SOLICITAÇÃO 1:
Responda às perguntas abaixo com base no texto sobre a extradição.
(a) Segundo o art. 86 da lei 6.815/80, a qual ministério deve ser transmitida a notícia da decisão?
(b) Quais dispositivos da Lei nº 6.815/80 dão ao STF competência exclusiva para se pronunciar sobre a legalidade e a procedência da extradição requerida?
(c) Que missão o legislador deferiu ao Presidente da República?
SOLICITAÇÃO 2: Substitua "legislador" por "constituinte" no trecho do texto sobre a extradição que começa nas palavras "A Lei nº 6.815/80, no" e termina depois de "saber jurídico nacional.", e escreva o trecho inteiro com a troca.
SOLICITAÇÃO 3: Retome o texto sobre a extradição e prossiga com ele a partir do ponto em que termina.
___ TEXTO EXTRAÍDO ___
Estamos diante de uma situação deveras inusitada: um Supremo Tribunal Federal como se desnorteado estivesse; como um boxeador no ringue nocauteado, cambaleando. Uma tibieza que não se justifica. Não se encontra em texto legal pertinente que tem o Supremo de noticiar a extradição por si concedida diretamente ao Presidente da República e muito menos que o STF faculte ao Presidente da República o cumprimento ou não de decisão por si prolatada em processo extradicional, ou outro qualquer. A notícia da decisão, segundo se depreende do quanto contido na lei 6.815/80, art. 86, deve ser transmitida ao Ministério das Relações Exteriores. Mas no tratado Brasil-Itália estabeleceu-se, no art. 10, que a comunicação pode ser feita ao Ministério da Justiça ou ao Ministério das Relações Exteriores. Não estamos dizendo que ao STF é vedado comunicar a decisão ao Presidente, mas, sim, que o STF comunicando ao Ministério da Justiça já se desincumbe do seu encargo.

A Lei nº 6.815/80, no art. 77, parágrafo 2º, e art. 83, defere ao STF competência exclusiva para se pronunciar sobre a legalidade e procedência da extradição requerida. Em momento algum é atribuída competência ao Presidente da República para emitir pronunciamento sobre o pleito. E não poderia ser diferente.

Insistimos, ao Supremo Tribunal Federal o legislador atribuiu competência para decidir sobre a procedência ou não de um eventual pedido de extradição. Ao Presidente da República, por si ou por delegação, o legislador deferiu a honrosa missão de comunicar à nação requerente a decisão da Nação brasileira, que presume-se ser de certeza indubitável, pois consubstanciada no entendimento de sua mais Alta Corte de Justiça, que, também se presume, ser a essência do saber jurídico nacional.
___ DADOS REGISTRADOS ___
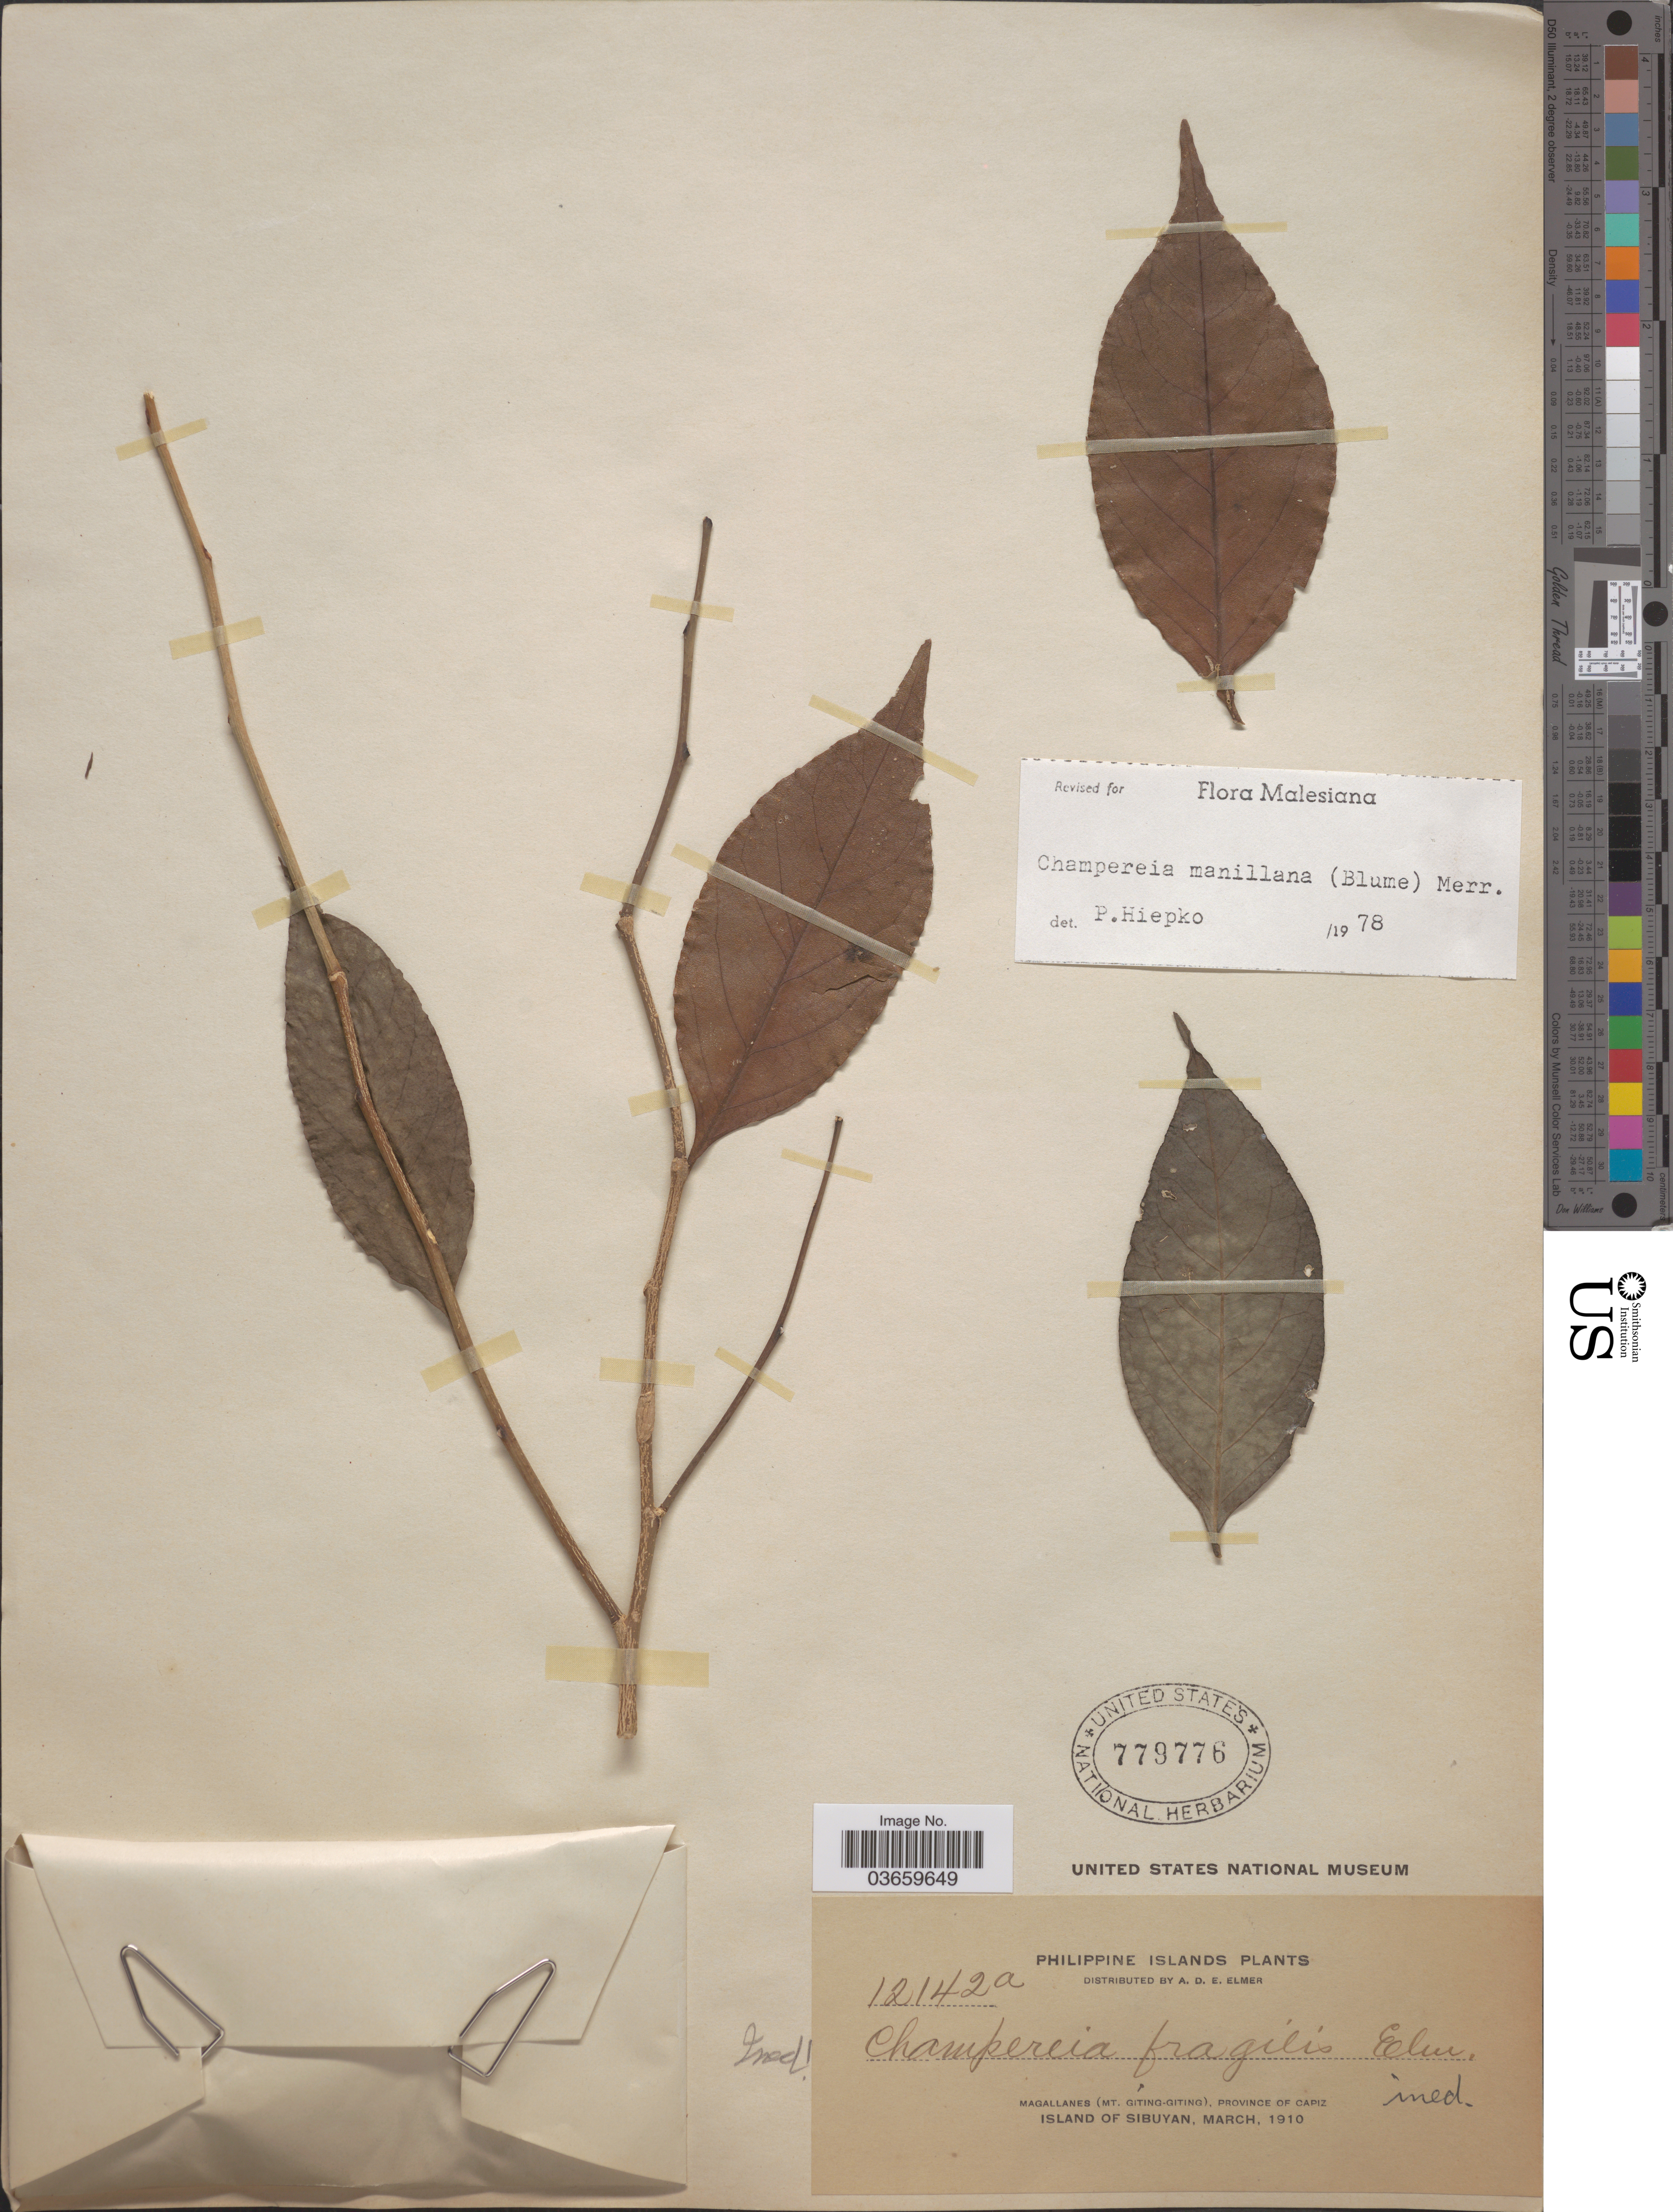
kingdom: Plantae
___
RESULTADO 1:
(a) Ao Ministério das Relações Exteriores.
(b) O art. 77, parágrafo 2º, e o art. 83.
(c) A missão de comunicar à nação requerente a decisão da Nação brasileira.

RESULTADO 2:
A Lei nº 6.815/80, no art. 77, parágrafo 2º, e art. 83, defere ao STF competência exclusiva para se pronunciar sobre a legalidade e procedência da extradição requerida. Em momento algum é atribuída competência ao Presidente da República para emitir pronunciamento sobre o pleito. E não poderia ser diferente.

Insistimos, ao Supremo Tribunal Federal o constituinte atribuiu competência para decidir sobre a procedência ou não de um eventual pedido de extradição. Ao Presidente da República, por si ou por delegação, o constituinte deferiu a honrosa missão de comunicar à nação requerente a decisão da Nação brasileira, que presume-se ser de certeza indubitável, pois consubstanciada no entendimento de sua mais Alta Corte de Justiça, que, também se presume, ser a essência do saber jurídico nacional.

RESULTADO 3:
Não há como fugir desta conclusão. A extradição "entabulada", "convencionada", é um instituto delicadíssimo; envolve um dos mais relevantes interesses de uma nação, qual seja, repetimos, a sua honradez perante a comunidade internacional, em especial as com quem celebrou tratado ou convenção. Esse interesse não pode ser preterido em favor de ideologias ou quaisquer outros interesses. Com o Brasil não pode ser diferente. Não há por que se abdicar da honradez do País em favor de ideologias do Presidente da República e tampouco de seus correligionários, que, ressalve-se, com as quais não compartilha a maioria do povo brasileiro. Se pretendesse o legislador que a extradição ficasse a critério do Presidente da República, certamente, não perderia seu tempo numa elaboração legislativa tão rica em zelo. Bastaria tão-só deferir ao Presidente a prerrogativa de extraditar ou não, e ele, por sua vez, se cercaria de cuidados necessários, a seu juízo, para decidir.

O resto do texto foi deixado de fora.